A practical test of earnings quality is the relationship between reported earnings and cash flow. Deere’s FY2024 net income of $7.09B and operating cash flow of $9.23B indicate earnings are backed by cash generation rather than purely non‑cash items. In addition, recent quarterly results in 2025 showed multiple earnings beats versus consensus (several quarters with actual EPS above estimates in 2025), suggesting operational momentum as dealer inventories and aftermarket services helped margins. Those beats point to execution credibility, but the larger FY2024 decline in revenue and net income highlights that timing and cyclical demand remain primary drivers.

What this means for investors#

Deere’s FY2024 results present a clear two‑part story. On one hand, the business is cyclical and the top line contracted meaningfully in FY2024 (‑16.15%), pressuring earnings (‑30.16%). On the other hand, Deere continues to generate solid operational cash flow ($9.23B) and converts a substantial share of income into free cash flow ($4.43B), enabling ongoing R&D, capex and sizable shareholder returns ($4.01B in repurchases; $1.60B in dividends). The strategic emphasis on product investment — R&D of $2.29B and capex near $4.8B — indicates management is balancing near‑term cyclicality against longer‑term positioning in electrification, autonomy and digital services.
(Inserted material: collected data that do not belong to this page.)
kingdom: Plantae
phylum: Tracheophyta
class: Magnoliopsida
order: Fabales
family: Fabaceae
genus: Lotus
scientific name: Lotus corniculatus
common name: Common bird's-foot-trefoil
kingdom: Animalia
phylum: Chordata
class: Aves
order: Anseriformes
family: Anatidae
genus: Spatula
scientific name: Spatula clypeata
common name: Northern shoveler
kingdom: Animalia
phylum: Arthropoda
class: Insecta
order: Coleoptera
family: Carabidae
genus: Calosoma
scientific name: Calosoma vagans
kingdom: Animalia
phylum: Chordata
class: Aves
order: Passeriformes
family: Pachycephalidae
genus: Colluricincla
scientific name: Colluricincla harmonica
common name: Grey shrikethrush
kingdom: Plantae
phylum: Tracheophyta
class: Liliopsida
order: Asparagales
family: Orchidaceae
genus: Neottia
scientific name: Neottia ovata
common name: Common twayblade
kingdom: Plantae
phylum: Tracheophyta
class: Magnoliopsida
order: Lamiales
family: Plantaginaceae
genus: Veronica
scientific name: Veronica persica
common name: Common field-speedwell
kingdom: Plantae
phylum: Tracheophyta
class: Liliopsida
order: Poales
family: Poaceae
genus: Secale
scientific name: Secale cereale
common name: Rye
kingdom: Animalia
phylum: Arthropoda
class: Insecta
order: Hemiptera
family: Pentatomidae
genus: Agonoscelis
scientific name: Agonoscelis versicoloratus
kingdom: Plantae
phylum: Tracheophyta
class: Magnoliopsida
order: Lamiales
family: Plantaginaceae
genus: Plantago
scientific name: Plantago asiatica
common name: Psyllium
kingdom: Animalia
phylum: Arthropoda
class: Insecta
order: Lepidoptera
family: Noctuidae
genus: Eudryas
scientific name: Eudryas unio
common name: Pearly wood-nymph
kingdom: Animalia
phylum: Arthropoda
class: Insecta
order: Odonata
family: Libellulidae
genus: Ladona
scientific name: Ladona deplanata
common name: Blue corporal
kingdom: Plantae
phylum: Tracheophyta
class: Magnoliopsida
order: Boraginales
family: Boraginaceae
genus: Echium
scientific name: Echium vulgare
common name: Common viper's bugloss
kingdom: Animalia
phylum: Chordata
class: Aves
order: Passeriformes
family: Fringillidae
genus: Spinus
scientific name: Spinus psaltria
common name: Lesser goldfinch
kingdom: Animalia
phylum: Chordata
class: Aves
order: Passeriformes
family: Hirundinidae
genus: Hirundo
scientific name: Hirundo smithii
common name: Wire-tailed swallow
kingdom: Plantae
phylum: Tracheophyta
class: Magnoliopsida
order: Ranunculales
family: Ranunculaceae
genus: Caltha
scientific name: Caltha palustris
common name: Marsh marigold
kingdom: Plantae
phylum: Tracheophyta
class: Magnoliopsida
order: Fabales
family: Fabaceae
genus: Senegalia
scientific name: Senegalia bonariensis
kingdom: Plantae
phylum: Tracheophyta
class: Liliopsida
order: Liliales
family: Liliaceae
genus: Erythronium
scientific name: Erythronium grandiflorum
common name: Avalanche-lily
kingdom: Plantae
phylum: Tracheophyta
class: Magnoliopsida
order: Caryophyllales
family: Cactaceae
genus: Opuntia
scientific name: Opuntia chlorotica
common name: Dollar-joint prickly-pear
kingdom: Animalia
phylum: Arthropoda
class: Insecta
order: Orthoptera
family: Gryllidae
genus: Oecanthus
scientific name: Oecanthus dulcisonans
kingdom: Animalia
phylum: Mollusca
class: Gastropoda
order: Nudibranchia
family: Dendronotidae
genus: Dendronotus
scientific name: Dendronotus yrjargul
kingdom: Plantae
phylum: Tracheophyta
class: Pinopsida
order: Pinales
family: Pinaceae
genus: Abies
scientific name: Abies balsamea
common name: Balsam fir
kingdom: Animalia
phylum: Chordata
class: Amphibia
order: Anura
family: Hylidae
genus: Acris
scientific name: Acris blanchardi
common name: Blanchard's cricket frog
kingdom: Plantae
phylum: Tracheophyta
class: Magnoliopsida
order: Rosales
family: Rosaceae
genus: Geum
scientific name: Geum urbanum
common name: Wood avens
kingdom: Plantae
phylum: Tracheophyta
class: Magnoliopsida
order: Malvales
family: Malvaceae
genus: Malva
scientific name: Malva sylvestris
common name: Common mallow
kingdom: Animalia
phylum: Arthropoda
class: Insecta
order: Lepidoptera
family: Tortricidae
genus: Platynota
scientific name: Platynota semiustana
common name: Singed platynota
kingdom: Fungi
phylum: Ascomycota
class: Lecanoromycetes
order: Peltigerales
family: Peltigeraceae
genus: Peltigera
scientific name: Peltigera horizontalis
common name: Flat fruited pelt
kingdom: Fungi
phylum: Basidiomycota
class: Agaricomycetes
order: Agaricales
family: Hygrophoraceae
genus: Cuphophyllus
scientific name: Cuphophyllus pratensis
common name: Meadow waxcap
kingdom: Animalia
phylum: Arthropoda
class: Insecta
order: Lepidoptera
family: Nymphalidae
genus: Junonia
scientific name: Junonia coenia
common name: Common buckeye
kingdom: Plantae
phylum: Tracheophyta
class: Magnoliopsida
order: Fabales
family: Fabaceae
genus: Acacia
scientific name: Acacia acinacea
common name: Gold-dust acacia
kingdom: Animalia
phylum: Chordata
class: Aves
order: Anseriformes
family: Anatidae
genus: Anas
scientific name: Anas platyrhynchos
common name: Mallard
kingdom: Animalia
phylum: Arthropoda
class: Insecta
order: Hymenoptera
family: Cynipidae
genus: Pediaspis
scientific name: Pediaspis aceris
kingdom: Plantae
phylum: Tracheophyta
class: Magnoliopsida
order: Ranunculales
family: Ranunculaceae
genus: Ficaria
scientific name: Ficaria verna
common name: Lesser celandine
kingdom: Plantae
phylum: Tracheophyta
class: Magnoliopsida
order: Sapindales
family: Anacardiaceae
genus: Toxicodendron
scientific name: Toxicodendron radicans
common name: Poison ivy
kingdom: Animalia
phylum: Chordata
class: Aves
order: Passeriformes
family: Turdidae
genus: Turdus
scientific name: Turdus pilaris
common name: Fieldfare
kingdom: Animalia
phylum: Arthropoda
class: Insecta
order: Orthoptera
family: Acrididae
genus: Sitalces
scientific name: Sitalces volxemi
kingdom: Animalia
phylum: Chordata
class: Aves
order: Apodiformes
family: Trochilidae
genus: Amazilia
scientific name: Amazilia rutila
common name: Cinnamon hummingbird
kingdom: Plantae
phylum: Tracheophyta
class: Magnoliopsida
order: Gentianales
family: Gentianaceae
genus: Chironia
Investors should watch three near‑term datapoints that will resolve the core tension between cyclical risk and structural investment payoff: the trajectory of dealer orders and backlogs (top‑line readthrough), margin stability or recovery as volumes normalize, and the company’s net‑debt path (does leverage decline as cash generation continues?). Together those indicators will determine whether Deere is in a cyclical trough with preserved strategic optionality or entering a phase where capital returns and investment must be rebalanced.

Key takeaways#

Deere’s FY2024 results combine a pronounced top‑line pullback with durable cash generation and elevated capital deployment. The company delivered $4.43B of free cash flow while repurchasing $4.01B of stock and paying $1.60B in dividends. Leverage rose — net debt to FY EBITDA around 3.96x — and that increase merits monitoring. R&D spending at $2.29B and capex of $4.8B show management is maintaining investment in future differentiation. In short: cyclical weakness hit revenue and earnings, but cash flow and margins remain strong enough to sustain strategic investment and shareholder returns — at the cost of higher leverage.

What to watch next#

The next critical inputs will be quarterly order cadence and dealer inventory trends, guidance around equipment demand and services growth, and the company’s stated priorities for buybacks versus debt reduction. Because Deere’s balance sheet includes significant finance receivables tied to agricultural financing programs, monitor any shifts in credit provisioning and the composition of current assets. Finally, watch margins closely: a rebound in volumes with stable gross margins would materially improve free cash flow and reduce leverage quickly.

Conclusion#

Deere enters the next stage with a mixed but coherent financial picture. The FY2024 revenue and net‑income declines underscore the cyclical exposure at the heart of its business, yet the company's ability to convert earnings into cash and to continue investing in R&D and capacity is notable. The elevated leverage from recent years changes the risk calculus — it raises sensitivity to prolonged demand softness — but does not negate Deere’s structural strengths: high margins, deep dealer networks, and a clear technology investment roadmap. The coming quarters will show whether product investments and services growth can convert cyclical variability into a more resilient, higher‑quality earnings stream.

(Unless otherwise noted, all financial figures cited are drawn from Deere & Company’s reported FY2024 consolidated financial statements filed 2024‑12‑12 and the company’s market quote as provided.)